*Work task:* Reproduce the part of the baclofen pump passage between "Once you make" and "the pump out.", inclusive.

*Passage to read:*
The ITB (or baclofen pump) was first suggested to us when Moo was 3 years old.  We didn’t arrive at the decision for the pump surgery overnight and it certainly was a long process.

When ITB was first suggested, Moo had a lot more function than he does now.  The suggestion was met by hubby and I with an indignant and stubborn “over my dead body”.

When you see the pump, you can understand why the first reaction is disgust mixed with a lot of fear.

After hip surgery in 2009, it was again raised but we didn’t do anything more until after the plates were removed in 2010.  I spoke to our paed, who did the referral to the rehab paed, who in turn referred us to the ITB paed.  A long process and hubby and I both went to the appointment, looked at the pump and said “Absolutely not” again.

Earlier this year I had an appointment with the Orthopaedic Surgeon.  He isn’t known for his bedside manner.  But when it comes to surgeons, you want the talented surgeon with no bedside manner over the surgeon who is great to talk to but not so great in the operating theatre.

In his defence, we actually finally had a decent talk.  He put all the cards on the table and let me know what our options were for Moo’s future.  It was a sit down type of conversation because as it turned out, we were out of options.  They had all been exhausted.  Moo had less than 2 years before his contractures became fixed and permanent in his view.  And the only way we could turn is back to the ITB in order to get his tone and contractures under control.  And then we would have options again.

I am so proud of hubby as when I went home to tell him about the appointment, he didn’t stick his head in the sand or rule it out.  We went back for another appointment.  The ITB team made hubby sign the consent forms.  They wanted to make sure that he was on board.  They were worried that if things went wrong, that I would get the blame from him.

So we went for the test dose, which went amazing.  We confirmed our decision and got to the place where it was supposed to be “over our dead bodies”.  Only we weren’t dead yet.  Dying on the inside maybe.

The tough choice had been made.

Once you make those type of decisions, you just want to get it over and done with.  We were fortunate that it did happen very quickly.

Surgery was Tuesday morning.  By Tuesday afternoon, Moo was on the ward but not very happy.  In fact at one stage he was screaming at everyone to stop touching him and to leave him alone.  He was also begging me to get them to take the pump out.

*Provided data:*
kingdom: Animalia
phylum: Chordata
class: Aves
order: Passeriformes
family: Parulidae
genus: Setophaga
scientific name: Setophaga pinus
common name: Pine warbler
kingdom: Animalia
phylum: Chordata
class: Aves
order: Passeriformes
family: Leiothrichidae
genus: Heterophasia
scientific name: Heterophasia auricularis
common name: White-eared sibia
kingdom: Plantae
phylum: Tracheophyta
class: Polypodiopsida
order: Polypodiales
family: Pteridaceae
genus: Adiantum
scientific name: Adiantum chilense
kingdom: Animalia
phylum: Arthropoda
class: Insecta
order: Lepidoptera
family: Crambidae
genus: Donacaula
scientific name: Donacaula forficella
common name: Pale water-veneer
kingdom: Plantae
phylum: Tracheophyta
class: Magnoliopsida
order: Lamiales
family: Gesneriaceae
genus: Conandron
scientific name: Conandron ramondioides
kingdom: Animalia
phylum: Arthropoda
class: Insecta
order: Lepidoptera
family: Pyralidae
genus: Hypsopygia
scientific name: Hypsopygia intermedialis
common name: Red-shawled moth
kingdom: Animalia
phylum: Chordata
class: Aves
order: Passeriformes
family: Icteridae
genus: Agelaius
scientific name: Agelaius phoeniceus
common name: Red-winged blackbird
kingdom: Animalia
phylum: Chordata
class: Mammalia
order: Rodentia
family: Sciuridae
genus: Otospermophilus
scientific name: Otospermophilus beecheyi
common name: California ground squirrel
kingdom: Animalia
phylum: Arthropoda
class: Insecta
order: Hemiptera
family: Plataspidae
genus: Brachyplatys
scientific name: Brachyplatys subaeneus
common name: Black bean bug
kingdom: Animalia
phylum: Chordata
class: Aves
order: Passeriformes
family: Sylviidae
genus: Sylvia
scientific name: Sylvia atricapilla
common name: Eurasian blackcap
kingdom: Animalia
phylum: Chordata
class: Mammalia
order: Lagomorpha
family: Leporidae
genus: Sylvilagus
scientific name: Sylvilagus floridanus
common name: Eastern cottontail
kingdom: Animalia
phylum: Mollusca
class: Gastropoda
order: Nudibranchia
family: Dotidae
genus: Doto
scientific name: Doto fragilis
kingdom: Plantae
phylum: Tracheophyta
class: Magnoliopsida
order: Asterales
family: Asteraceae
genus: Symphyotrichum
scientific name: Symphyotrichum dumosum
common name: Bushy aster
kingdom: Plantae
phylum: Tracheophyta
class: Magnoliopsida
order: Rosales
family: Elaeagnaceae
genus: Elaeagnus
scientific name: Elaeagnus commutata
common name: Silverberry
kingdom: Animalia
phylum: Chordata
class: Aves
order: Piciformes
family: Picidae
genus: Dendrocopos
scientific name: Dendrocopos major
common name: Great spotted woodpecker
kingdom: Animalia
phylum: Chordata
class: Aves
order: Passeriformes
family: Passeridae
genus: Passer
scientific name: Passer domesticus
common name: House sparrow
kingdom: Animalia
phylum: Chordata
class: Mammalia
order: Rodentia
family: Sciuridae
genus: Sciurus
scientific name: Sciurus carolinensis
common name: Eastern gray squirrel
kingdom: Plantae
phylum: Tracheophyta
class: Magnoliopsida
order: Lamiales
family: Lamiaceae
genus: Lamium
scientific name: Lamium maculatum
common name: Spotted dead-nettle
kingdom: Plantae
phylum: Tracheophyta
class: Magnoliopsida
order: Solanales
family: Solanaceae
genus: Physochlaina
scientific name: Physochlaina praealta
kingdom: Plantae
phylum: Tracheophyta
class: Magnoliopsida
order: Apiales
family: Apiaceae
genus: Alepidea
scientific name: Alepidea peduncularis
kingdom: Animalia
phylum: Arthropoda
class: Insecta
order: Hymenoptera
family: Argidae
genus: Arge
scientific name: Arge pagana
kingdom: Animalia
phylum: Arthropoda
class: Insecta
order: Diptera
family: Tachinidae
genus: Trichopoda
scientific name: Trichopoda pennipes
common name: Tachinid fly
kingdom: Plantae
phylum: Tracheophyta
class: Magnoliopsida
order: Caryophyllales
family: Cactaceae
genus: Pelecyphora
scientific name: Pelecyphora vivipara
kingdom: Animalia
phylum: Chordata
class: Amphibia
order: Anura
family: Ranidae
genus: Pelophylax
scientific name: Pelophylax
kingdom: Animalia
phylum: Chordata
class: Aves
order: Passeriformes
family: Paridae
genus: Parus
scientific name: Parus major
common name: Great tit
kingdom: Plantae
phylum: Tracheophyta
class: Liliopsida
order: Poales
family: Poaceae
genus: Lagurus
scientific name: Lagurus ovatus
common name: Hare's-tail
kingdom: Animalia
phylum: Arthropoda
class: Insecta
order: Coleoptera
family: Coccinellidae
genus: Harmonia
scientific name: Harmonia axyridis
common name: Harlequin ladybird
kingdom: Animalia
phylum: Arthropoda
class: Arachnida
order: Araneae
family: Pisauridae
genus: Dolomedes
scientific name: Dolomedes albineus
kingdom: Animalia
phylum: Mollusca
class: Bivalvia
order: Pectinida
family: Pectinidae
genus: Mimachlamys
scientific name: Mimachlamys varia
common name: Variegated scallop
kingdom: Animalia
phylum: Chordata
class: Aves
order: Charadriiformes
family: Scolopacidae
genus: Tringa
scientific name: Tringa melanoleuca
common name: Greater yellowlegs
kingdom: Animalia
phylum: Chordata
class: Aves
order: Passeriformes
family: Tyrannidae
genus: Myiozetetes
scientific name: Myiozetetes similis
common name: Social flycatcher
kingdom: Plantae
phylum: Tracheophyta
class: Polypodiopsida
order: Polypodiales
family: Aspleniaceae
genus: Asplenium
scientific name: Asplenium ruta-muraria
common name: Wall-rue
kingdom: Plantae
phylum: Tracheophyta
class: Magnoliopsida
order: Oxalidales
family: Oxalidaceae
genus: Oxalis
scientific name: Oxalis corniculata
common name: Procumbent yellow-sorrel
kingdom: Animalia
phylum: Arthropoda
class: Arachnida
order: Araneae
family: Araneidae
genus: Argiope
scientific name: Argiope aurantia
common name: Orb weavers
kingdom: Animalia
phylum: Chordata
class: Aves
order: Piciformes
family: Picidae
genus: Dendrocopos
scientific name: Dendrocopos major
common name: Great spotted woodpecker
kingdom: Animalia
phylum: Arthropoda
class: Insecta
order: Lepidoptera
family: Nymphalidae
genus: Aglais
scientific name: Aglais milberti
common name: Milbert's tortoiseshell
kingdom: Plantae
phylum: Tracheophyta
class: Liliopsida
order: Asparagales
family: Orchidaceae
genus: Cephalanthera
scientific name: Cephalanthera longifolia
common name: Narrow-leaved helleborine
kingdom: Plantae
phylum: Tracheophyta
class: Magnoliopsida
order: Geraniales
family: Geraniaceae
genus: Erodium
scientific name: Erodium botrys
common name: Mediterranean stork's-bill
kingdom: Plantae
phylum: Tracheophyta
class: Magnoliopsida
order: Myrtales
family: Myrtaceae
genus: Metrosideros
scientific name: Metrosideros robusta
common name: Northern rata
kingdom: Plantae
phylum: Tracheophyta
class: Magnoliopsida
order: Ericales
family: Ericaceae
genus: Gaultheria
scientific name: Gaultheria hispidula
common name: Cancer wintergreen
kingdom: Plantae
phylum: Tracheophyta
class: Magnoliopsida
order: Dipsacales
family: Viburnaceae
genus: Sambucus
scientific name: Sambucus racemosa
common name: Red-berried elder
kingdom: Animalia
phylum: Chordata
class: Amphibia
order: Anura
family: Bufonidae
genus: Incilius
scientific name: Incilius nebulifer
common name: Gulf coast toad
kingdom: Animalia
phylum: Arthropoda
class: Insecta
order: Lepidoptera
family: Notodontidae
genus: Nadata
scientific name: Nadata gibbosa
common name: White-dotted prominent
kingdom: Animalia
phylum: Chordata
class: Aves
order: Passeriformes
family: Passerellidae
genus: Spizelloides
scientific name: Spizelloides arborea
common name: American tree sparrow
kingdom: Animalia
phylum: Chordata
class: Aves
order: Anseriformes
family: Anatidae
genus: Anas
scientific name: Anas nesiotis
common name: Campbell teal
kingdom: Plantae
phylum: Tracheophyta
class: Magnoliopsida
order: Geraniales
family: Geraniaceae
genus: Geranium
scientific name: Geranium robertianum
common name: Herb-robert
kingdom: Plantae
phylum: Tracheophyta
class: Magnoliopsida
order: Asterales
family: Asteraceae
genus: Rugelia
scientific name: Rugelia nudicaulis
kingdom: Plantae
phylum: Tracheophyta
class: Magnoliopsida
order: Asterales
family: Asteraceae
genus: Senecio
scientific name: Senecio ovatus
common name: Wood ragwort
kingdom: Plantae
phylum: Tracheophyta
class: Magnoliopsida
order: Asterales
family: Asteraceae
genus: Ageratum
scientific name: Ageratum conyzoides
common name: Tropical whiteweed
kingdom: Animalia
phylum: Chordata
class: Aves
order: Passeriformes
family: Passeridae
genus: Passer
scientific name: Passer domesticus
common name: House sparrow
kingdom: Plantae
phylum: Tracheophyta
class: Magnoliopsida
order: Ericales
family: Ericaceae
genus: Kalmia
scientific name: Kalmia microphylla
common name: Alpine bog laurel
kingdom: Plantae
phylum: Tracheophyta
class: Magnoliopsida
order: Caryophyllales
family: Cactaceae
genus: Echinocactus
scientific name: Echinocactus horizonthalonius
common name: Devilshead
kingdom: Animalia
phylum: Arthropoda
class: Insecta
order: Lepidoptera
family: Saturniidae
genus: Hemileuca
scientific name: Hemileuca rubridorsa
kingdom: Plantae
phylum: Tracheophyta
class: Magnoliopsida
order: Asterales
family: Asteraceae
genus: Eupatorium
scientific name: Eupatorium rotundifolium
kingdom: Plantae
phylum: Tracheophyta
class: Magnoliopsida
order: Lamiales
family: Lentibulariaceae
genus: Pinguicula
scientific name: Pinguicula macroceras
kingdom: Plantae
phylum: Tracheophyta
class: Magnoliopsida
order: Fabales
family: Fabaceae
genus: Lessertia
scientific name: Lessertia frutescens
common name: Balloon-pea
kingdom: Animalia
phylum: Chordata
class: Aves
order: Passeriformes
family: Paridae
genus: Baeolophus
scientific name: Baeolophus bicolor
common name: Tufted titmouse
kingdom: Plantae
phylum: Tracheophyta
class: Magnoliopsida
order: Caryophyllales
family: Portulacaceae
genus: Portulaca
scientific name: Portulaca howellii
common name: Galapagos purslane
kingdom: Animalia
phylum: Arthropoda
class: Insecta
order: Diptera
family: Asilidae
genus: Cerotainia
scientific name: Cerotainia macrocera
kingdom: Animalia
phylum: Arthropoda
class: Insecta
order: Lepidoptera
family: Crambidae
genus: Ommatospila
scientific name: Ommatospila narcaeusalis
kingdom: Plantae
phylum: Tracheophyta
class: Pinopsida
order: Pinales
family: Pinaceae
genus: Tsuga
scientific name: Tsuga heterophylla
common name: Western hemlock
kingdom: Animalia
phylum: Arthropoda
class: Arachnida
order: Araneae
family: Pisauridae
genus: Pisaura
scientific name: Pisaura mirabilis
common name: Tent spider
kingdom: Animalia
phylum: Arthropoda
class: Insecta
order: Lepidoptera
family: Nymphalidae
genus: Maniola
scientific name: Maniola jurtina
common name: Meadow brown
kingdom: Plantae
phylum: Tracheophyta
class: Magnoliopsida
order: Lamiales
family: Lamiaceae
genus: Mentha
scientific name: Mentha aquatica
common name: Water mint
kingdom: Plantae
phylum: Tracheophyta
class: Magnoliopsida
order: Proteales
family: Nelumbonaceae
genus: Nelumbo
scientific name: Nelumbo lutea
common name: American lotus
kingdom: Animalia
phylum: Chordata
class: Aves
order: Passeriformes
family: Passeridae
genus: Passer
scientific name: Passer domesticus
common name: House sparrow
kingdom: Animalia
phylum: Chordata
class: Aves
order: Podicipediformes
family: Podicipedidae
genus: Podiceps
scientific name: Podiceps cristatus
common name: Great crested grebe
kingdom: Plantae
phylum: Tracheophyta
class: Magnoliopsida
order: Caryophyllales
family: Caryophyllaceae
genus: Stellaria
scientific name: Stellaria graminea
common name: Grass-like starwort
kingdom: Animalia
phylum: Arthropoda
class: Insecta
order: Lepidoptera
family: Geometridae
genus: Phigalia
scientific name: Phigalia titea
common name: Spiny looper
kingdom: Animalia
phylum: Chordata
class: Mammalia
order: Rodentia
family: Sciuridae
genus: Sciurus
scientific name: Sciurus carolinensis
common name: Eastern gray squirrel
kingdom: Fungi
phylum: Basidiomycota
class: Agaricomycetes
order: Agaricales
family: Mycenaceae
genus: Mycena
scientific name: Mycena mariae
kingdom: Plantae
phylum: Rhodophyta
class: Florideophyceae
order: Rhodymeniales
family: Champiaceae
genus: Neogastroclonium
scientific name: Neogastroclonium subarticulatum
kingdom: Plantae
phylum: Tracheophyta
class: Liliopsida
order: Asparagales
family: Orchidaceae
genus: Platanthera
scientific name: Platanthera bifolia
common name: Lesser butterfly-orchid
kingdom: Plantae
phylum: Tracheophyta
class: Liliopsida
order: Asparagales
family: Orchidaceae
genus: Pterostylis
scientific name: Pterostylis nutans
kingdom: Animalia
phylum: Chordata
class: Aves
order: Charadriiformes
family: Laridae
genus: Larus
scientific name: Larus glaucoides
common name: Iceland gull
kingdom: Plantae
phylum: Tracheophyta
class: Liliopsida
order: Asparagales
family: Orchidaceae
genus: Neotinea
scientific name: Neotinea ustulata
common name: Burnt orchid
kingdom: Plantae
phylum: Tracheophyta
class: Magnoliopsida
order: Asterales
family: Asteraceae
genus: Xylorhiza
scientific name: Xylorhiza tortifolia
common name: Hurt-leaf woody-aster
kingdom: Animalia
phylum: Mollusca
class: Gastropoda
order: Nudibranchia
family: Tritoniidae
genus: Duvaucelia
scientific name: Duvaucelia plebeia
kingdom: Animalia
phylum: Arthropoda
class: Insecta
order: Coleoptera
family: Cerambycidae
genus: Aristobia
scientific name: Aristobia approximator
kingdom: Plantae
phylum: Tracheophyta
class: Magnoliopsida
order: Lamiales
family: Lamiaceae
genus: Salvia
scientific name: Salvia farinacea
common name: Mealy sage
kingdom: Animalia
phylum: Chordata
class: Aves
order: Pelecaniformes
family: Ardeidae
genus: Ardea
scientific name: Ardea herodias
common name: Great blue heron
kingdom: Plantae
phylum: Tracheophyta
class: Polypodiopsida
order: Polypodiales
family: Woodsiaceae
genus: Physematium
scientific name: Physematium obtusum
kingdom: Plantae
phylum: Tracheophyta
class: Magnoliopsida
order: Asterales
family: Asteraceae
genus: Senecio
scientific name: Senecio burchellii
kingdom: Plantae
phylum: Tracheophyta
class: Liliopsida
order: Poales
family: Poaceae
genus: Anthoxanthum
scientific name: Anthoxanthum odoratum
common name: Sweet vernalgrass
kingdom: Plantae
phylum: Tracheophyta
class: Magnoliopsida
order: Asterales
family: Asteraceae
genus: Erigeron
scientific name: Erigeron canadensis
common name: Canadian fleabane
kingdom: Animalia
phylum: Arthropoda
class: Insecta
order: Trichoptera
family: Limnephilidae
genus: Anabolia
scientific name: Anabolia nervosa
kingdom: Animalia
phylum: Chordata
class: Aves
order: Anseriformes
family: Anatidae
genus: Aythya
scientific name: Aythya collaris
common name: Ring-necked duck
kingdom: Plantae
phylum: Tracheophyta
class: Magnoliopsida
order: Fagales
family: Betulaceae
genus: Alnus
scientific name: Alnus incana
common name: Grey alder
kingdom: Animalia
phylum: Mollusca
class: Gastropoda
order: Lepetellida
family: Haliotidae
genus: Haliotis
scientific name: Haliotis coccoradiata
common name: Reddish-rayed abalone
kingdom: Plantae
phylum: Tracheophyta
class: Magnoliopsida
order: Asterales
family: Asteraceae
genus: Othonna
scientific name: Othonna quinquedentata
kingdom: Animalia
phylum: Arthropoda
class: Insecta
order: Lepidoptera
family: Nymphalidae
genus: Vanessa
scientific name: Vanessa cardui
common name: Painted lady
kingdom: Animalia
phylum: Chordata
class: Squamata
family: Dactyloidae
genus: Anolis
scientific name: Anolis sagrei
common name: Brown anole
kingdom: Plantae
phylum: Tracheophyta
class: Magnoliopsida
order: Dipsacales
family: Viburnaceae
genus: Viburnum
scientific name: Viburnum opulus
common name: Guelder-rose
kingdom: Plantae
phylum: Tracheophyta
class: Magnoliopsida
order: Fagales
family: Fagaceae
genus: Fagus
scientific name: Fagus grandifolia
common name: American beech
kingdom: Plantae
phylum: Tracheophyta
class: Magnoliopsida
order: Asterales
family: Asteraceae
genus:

*Reply to the exercise:*
Once you make those type of decisions, you just want to get it over and done with.  We were fortunate that it did happen very quickly.

Surgery was Tuesday morning.  By Tuesday afternoon, Moo was on the ward but not very happy.  In fact at one stage he was screaming at everyone to stop touching him and to leave him alone.  He was also begging me to get them to take the pump out.